(Pixel coordinate boxes)

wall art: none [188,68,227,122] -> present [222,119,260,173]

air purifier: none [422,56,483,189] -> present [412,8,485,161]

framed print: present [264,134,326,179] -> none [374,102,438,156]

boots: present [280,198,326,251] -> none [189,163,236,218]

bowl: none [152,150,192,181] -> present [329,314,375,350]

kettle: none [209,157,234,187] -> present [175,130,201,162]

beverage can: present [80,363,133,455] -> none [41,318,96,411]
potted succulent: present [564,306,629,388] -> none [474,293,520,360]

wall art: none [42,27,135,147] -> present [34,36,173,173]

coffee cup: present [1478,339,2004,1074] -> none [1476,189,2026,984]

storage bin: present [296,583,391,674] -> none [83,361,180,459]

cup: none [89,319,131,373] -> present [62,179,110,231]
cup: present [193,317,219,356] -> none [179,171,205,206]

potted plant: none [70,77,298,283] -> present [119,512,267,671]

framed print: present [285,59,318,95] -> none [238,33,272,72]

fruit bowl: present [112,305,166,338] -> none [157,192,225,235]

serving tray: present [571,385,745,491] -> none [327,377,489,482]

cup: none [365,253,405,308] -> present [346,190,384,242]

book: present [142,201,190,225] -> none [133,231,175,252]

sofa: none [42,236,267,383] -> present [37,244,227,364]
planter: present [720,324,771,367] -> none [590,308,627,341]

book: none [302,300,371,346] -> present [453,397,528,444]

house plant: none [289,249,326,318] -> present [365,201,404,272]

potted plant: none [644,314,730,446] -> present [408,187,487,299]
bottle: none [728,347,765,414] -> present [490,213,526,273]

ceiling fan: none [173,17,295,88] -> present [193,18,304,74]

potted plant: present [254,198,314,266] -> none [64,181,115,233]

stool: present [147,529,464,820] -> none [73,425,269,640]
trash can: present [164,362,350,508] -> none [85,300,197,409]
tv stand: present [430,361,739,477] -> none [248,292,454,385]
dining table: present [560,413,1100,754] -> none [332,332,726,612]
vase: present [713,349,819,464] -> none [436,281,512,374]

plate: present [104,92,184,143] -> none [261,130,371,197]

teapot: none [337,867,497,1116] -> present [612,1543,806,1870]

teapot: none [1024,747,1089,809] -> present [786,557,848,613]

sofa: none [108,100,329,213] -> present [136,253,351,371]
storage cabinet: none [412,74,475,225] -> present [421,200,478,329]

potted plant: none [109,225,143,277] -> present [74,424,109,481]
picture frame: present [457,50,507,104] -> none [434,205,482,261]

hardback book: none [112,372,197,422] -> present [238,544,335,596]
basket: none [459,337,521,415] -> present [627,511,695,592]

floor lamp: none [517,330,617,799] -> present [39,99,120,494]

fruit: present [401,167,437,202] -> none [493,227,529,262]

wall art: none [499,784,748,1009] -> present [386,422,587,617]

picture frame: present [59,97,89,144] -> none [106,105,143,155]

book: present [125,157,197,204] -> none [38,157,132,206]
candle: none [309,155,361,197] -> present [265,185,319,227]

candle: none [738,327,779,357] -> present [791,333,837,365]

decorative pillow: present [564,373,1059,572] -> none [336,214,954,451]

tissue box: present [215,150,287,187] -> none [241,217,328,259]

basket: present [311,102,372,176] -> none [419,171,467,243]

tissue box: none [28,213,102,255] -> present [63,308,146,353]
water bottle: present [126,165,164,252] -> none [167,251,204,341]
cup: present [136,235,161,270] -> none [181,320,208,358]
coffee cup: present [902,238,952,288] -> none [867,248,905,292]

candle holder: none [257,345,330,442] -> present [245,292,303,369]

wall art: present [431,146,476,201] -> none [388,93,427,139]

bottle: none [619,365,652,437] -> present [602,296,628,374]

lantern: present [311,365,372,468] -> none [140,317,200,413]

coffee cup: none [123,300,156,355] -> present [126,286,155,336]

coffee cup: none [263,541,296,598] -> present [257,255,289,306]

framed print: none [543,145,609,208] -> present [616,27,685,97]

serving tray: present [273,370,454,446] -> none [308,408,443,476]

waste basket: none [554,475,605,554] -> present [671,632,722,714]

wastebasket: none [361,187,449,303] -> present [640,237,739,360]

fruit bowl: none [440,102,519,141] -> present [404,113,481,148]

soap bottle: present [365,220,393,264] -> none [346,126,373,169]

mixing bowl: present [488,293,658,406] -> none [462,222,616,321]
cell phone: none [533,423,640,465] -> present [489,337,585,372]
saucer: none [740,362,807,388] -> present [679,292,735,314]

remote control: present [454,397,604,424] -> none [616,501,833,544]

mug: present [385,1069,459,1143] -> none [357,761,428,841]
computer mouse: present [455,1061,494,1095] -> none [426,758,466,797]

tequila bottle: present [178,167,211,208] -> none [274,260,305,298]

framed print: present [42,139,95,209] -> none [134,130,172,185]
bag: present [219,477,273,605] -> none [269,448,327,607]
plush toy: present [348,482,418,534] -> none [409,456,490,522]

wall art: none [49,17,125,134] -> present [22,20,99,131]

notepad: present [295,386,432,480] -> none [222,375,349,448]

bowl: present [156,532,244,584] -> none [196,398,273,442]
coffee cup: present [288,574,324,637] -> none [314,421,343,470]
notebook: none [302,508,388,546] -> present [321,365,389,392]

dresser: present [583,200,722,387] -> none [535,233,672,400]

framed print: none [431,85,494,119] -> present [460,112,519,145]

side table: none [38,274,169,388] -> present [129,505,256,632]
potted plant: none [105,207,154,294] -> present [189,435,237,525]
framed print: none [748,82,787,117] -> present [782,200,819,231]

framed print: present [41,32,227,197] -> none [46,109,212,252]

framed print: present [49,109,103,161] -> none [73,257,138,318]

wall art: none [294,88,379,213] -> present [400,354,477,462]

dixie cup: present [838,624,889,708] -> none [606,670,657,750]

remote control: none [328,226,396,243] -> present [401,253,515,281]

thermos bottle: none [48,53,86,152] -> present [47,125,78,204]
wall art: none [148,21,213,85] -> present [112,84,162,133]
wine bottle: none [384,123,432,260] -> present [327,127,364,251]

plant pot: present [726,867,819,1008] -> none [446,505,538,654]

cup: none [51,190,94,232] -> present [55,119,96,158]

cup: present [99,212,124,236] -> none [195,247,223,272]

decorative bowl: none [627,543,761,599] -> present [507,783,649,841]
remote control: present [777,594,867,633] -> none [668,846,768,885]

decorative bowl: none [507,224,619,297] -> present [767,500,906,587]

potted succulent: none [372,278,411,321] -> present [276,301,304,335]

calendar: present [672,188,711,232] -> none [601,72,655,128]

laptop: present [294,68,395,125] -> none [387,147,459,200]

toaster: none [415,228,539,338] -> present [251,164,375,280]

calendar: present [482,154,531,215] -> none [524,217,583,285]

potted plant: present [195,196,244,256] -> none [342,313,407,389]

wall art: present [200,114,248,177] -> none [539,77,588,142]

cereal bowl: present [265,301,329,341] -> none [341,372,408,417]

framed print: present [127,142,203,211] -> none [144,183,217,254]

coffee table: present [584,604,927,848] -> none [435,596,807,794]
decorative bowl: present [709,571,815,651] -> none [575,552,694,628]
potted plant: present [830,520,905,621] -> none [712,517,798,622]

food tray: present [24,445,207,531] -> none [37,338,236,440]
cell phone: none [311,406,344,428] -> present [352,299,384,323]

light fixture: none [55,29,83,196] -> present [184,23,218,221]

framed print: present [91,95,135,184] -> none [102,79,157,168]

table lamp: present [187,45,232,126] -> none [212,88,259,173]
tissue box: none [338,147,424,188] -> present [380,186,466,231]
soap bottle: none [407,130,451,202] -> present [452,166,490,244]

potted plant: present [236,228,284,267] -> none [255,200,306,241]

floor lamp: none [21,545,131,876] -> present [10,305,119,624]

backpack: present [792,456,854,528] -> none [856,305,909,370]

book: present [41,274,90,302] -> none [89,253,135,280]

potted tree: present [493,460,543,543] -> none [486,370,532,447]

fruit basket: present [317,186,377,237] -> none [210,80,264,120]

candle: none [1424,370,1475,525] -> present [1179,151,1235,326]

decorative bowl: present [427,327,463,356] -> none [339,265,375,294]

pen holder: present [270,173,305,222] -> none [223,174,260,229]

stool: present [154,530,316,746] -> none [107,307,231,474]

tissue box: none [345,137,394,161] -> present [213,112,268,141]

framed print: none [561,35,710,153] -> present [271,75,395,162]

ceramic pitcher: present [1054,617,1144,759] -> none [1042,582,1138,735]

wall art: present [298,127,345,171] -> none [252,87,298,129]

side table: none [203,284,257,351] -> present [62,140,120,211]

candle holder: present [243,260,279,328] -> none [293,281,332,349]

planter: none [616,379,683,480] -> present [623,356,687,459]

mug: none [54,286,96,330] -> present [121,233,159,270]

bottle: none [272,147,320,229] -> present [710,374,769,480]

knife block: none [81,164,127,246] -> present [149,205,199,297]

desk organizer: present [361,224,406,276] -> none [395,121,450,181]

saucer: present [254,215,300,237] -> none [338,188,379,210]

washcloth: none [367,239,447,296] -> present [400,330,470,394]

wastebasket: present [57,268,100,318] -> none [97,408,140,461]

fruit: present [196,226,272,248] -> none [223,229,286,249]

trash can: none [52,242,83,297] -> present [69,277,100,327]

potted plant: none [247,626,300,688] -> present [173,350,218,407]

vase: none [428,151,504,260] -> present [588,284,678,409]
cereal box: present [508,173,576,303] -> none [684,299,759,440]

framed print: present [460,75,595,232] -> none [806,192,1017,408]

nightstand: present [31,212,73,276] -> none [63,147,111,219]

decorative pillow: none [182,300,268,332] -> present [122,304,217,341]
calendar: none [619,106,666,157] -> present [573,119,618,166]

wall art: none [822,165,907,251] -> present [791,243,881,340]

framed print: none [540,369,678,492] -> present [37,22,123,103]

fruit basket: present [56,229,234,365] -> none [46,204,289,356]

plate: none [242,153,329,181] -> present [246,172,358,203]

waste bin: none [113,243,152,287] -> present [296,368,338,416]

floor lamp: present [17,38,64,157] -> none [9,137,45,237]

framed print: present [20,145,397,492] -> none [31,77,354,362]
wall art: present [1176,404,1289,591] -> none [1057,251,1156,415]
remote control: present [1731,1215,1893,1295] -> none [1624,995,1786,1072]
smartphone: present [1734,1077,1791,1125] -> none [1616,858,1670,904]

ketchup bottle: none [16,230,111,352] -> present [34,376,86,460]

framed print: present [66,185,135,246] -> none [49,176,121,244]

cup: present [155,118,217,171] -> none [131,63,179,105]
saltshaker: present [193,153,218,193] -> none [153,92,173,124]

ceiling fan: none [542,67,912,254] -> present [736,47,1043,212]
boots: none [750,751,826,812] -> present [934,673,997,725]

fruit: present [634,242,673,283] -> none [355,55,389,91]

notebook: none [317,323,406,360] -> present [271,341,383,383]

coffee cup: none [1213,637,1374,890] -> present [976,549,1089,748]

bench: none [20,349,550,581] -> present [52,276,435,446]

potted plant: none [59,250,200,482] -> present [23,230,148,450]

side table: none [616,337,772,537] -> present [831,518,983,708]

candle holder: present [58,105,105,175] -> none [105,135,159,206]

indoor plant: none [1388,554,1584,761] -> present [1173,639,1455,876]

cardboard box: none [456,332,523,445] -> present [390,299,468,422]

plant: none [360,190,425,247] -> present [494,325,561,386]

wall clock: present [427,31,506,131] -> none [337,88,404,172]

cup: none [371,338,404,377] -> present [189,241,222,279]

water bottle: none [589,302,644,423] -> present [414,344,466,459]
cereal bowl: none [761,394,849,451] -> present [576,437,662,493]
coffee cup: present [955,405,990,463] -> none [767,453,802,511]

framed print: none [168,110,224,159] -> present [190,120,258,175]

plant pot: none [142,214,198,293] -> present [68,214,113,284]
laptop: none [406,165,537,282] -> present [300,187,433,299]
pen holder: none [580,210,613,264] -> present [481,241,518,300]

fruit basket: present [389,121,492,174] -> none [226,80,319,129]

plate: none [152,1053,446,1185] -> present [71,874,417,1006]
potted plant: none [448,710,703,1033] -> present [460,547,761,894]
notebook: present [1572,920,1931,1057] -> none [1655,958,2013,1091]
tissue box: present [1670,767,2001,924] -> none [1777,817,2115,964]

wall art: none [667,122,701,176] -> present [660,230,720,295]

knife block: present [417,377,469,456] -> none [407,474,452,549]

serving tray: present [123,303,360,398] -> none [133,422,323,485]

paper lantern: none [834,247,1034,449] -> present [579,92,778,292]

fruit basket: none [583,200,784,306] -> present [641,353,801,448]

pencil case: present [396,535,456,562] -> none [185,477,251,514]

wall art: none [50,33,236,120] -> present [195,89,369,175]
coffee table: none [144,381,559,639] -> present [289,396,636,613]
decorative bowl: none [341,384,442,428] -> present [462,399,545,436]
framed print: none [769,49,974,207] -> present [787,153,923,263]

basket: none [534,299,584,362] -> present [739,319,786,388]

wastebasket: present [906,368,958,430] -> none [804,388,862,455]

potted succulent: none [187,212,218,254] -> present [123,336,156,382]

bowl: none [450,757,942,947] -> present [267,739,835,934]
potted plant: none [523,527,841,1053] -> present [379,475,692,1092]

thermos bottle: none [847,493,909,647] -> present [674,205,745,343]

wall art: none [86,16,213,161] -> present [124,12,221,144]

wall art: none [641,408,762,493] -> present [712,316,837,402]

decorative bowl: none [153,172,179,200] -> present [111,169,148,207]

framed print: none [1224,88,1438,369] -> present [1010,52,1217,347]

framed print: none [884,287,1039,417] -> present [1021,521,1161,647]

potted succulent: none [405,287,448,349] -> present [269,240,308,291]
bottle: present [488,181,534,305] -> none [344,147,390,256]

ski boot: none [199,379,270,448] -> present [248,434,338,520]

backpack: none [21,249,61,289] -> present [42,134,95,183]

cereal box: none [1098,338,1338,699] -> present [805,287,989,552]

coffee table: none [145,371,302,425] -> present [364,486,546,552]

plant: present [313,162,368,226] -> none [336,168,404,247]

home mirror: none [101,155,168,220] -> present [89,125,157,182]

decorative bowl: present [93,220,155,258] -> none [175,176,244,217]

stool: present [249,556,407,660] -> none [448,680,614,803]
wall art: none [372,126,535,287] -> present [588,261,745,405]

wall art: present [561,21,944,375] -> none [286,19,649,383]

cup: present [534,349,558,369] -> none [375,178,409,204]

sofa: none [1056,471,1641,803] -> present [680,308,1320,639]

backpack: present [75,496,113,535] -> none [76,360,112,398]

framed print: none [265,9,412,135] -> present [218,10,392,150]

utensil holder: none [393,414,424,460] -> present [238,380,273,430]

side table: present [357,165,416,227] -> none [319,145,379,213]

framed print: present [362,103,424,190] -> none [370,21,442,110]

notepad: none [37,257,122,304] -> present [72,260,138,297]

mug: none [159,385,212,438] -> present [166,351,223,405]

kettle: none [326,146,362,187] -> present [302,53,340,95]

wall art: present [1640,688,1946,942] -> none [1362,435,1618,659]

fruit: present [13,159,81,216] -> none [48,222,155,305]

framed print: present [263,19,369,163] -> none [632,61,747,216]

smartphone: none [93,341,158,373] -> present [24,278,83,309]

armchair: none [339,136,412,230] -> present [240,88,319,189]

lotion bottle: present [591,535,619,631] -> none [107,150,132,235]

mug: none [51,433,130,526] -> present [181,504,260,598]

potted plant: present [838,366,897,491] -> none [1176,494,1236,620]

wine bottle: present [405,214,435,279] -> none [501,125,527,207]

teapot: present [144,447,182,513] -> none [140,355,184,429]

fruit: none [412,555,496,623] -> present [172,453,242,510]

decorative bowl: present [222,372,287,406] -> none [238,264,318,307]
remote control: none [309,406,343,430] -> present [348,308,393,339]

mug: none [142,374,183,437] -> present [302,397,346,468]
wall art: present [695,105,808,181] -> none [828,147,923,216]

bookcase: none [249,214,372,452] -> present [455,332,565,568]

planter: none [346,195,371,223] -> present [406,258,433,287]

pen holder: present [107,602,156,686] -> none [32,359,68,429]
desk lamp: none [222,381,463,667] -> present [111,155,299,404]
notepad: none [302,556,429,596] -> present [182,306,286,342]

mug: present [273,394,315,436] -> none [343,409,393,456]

* [TASK INSTRUCTIONS]
Gather from the entries above all lines that include the string "lamp".

* [SOLUTION]
floor lamp: none [517,330,617,799] -> present [39,99,120,494]
table lamp: present [187,45,232,126] -> none [212,88,259,173]
floor lamp: none [21,545,131,876] -> present [10,305,119,624]
floor lamp: present [17,38,64,157] -> none [9,137,45,237]
desk lamp: none [222,381,463,667] -> present [111,155,299,404]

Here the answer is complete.